> Passage provided:
________

But one reason that we embrace the dark side is that we are actually trying to be kind and loving by protecting ourselves. For example, we may refrain from basking in the glow of receiving a good grade in school for fear of becoming complacent and not working as hard. Or if there is someone who has somehow hurt us, we may avoid being kind to them and letting our guard down to prevent being hurt more. And if we have already been more attuned to unkind or hateful feedback from the world, we may find more traditional kind and loving thoughts, feelings and behaviors towards ourselves and others to be more elusive. Thus, we find purpose in harnessing the power of the dark side to support self-protection.

And there is some truth to these suppositions. Our emotions are designed to motivate us to a degree. For example, it is adaptive to feel anxious in the presence or possibility of danger. Similarly, it is useful to feel anger towards people who have wronged us. But the result is an unfortunate cycle whereby we soon find that we are consumed with our hate and have less emotional space and energy for love. And we find that the simple process of loving and being loved is disrupted – as are the benefits that we receive from that process such as finding connection with ourselves and others.

I have been thinking a lot about this issue since talking with John Joseph on The Hardcore Humanism Podcast. Despite the adversity he has faced throughout his life – abuse, neglect, incarceration, homelessness and addiction – he constantly returns to kindness. He has dedicated himself to being kind to himself and to helping others as he makes progress on his purpose-driven goals. And our conversation got me thinking about how we can be more open to both loving and being loved.

________

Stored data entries
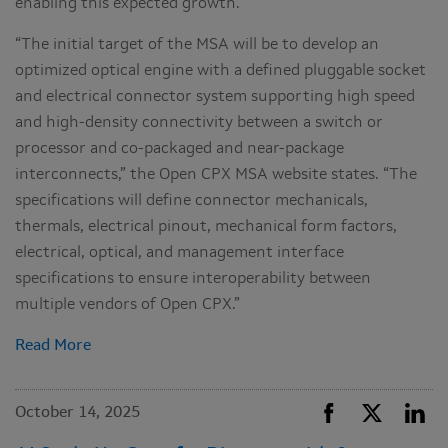
enabling this expected growth.
“The initial target of the MSA will be to develop an
optimized optical engine with a defined pluggable socket
and electrical connector system supporting high speed
and high-density connectivity between a switch or
processor and co-packaged and near-package
interconnects,” the Open CPX MSA website states. “The
specifications will define connector mechanicals,
thermals, electrical pinout, mechanical form factors,
electrical, optical, and management interface
specifications to ensure interoperability between
multiple vendors of Open CPX.”
Read More
October 14, 2025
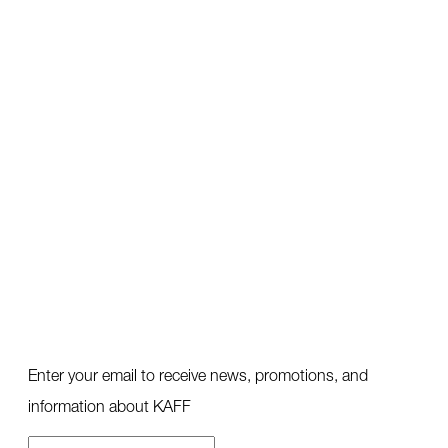
Enter your email to receive news, promotions, and
information about KAFF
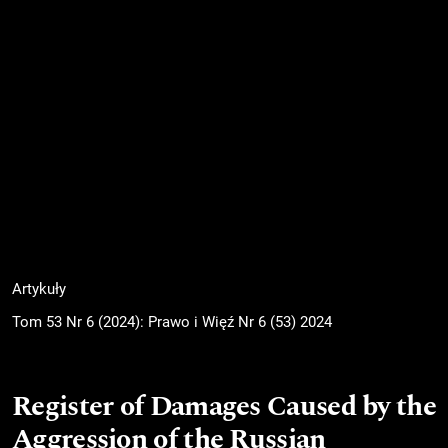
Artykuły
Tom 53 Nr 6 (2024): Prawo i Więź Nr 6 (53) 2024
Register of Damages Caused by the
Aggression of the Russian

________

In the passage on kindness and the dark side:
(a) Why might someone hold back from enjoying a good grade in school?
(b) What feeling is called adaptive in the presence or possibility of danger?
(c) On which podcast did the conversation with John Joseph take place?
The rows come from a separate source from the passage.

> Response:
(a) For fear of becoming complacent and not working as hard.
(b) Feeling anxious.
(c) The Hardcore Humanism Podcast.